Harrison makes good on the promise of his opening quote. With beautiful language, The Centauri Device delivers that stunning literature: “Uncouth, clannish, lumbering about the confines of Space and Time with a puzzled expression on his face and a handful of things scavenged on the way from gutters, interglacial literals, sacked settlements and broken relationships, the Earth-human has no use for thinking except in the service of acquisition. He stands at every gate with one hand held out and the other behind his back, inventing reasons why he should be let in. From that first bunch of bananas, his every sluggish fit or dull fleabite of mental activity has prompted more, more: and his time has been spent for thousands of years in the construction and sophistication of systems of ideas that will enable him to excuse, rationalize and moralize the grasping hand.”

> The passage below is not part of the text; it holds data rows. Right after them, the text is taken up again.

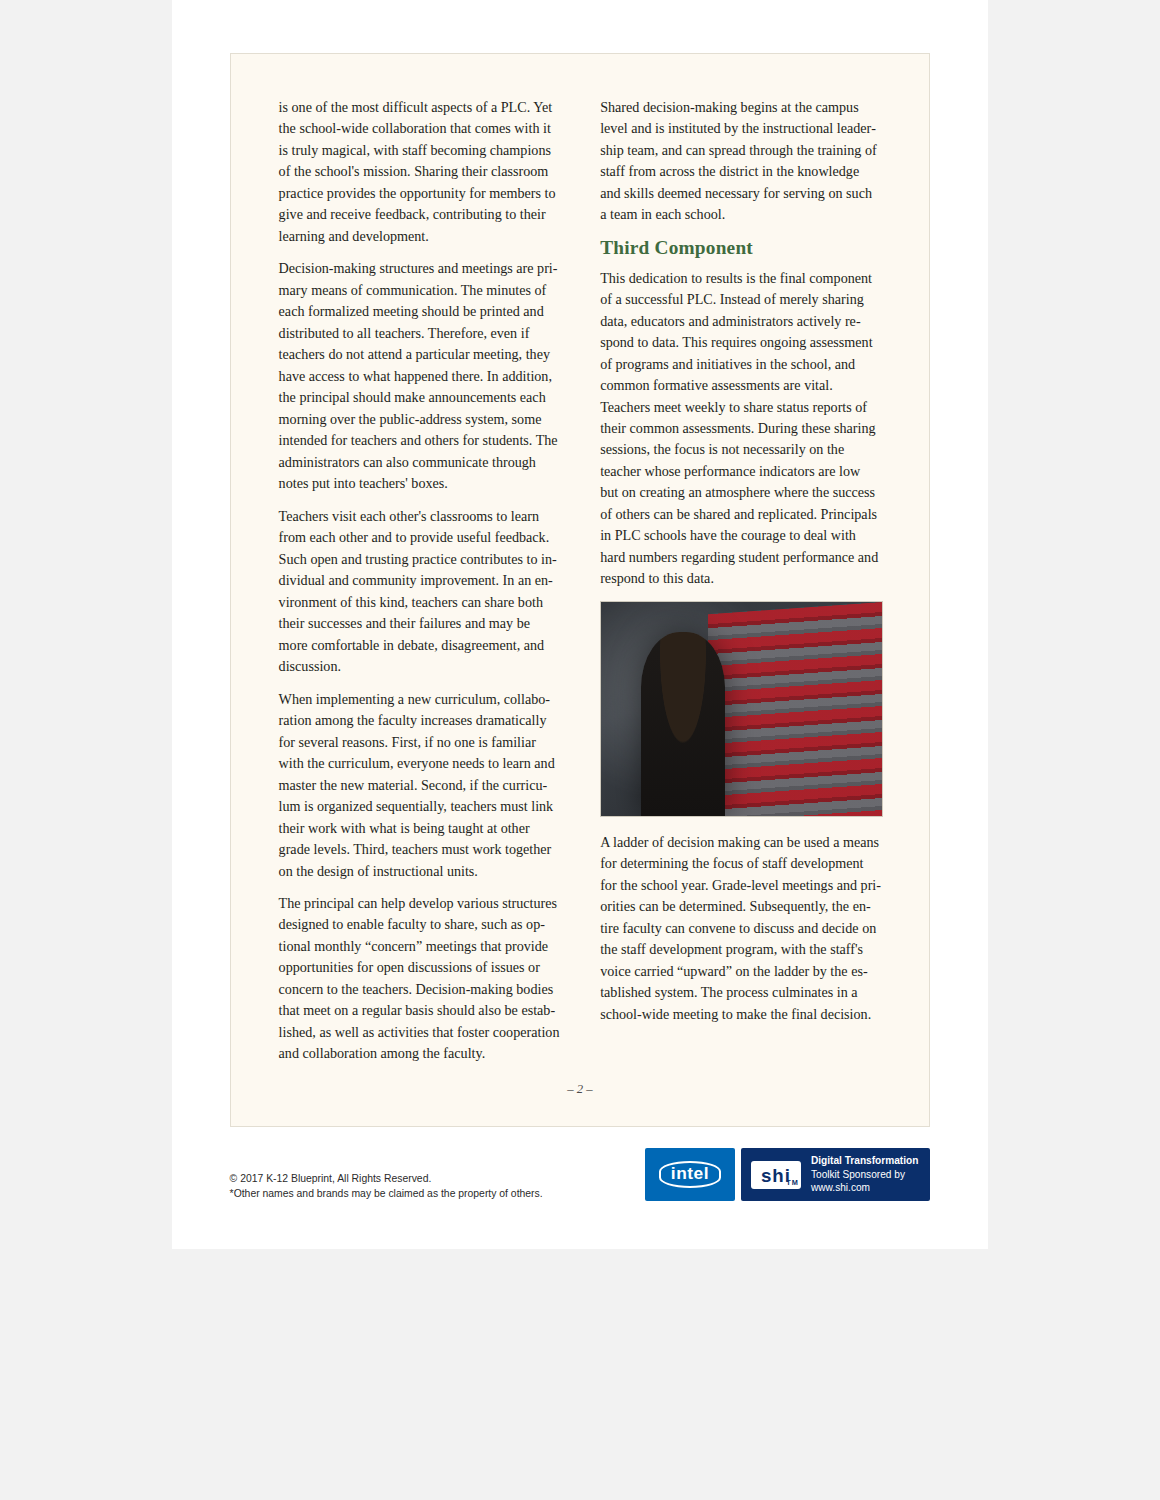is one of the most difficult aspects of a PLC. Yet the school-wide collaboration that comes with it is truly magical, with staff becoming champions of the school's mission. Sharing their classroom practice provides the opportunity for members to give and receive feedback, contributing to their learning and development.
Decision-making structures and meetings are primary means of communication. The minutes of each formalized meeting should be printed and distributed to all teachers. Therefore, even if teachers do not attend a particular meeting, they have access to what happened there. In addition, the principal should make announcements each morning over the public-address system, some intended for teachers and others for students. The administrators can also communicate through notes put into teachers' boxes.
Teachers visit each other's classrooms to learn from each other and to provide useful feedback. Such open and trusting practice contributes to individual and community improvement. In an environment of this kind, teachers can share both their successes and their failures and may be more comfortable in debate, disagreement, and discussion.
When implementing a new curriculum, collaboration among the faculty increases dramatically for several reasons. First, if no one is familiar with the curriculum, everyone needs to learn and master the new material. Second, if the curriculum is organized sequentially, teachers must link their work with what is being taught at other grade levels. Third, teachers must work together on the design of instructional units.
The principal can help develop various structures designed to enable faculty to share, such as optional monthly “concern” meetings that provide opportunities for open discussions of issues or concern to the teachers. Decision-making bodies that meet on a regular basis should also be established, as well as activities that foster cooperation and collaboration among the faculty.
Shared decision-making begins at the campus level and is instituted by the instructional leadership team, and can spread through the training of staff from across the district in the knowledge and skills deemed necessary for serving on such a team in each school.
Third Component
This dedication to results is the final component of a successful PLC. Instead of merely sharing data, educators and administrators actively respond to data. This requires ongoing assessment of programs and initiatives in the school, and common formative assessments are vital. Teachers meet weekly to share status reports of their common assessments. During these sharing sessions, the focus is not necessarily on the teacher whose performance indicators are low but on creating an atmosphere where the success of others can be shared and replicated. Principals in PLC schools have the courage to deal with hard numbers regarding student performance and respond to this data.
A ladder of decision making can be used a means for determining the focus of staff development for the school year. Grade-level meetings and priorities can be determined. Subsequently, the entire faculty can convene to discuss and decide on the staff development program, with the staff's voice carried “upward” on the ladder by the established system. The process culminates in a school-wide meeting to make the final decision.
– 2 –
© 2017 K-12 Blueprint, All Rights Reserved.
*Other names and brands may be claimed as the property of others.
intel
shiTM
Digital Transformation
Toolkit Sponsored by
www.shi.com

“His dreams, those prices comic visions he has of himself as a being with concerns beyond the material, are no more than furtive cannibals stumbling around in an uncomfortable murk of emotion, trying to eat each other. Politics, religion, ideology – desperate, edgy attempts to shift the onus of responsiblity for his own actions: abdications. His hands have the largest neural representation in the somesthetic cortex, his head the smallest: but he’s always trying to hide the one behind the other.”
Is this point of view from the arcane Comus? As an aside on the arcane, there are a zillion book reviews and lists of good books on Amazon, which I have used to guide and inform writing my list. One reviewer has driven me into fits of Insane Jealousy because he gave his credentials to review fantasy only as “Cellar Door,” an Extremely Arcane Reference to J.R.R. Tolkein’s comment that “Cellar Door is one of English’s most beautiful sounds” and in fact saying, in two words, that this reviewer knows and believes in the beauty of language. I am so jealous, I can’t stand it – both of Cellar Door and the quote from Comus.
And as beautiful and poetic as the metaphors of this book are, the real lessons of this book are in the heightening risks the protagonist takes until the end of the story. Each chapter grows more and more perilous for him, and the stakes grow higher and higher. Oh, also arcane literature references are a must. Don’t ask me why. But they are so cool, I just can’t stand it.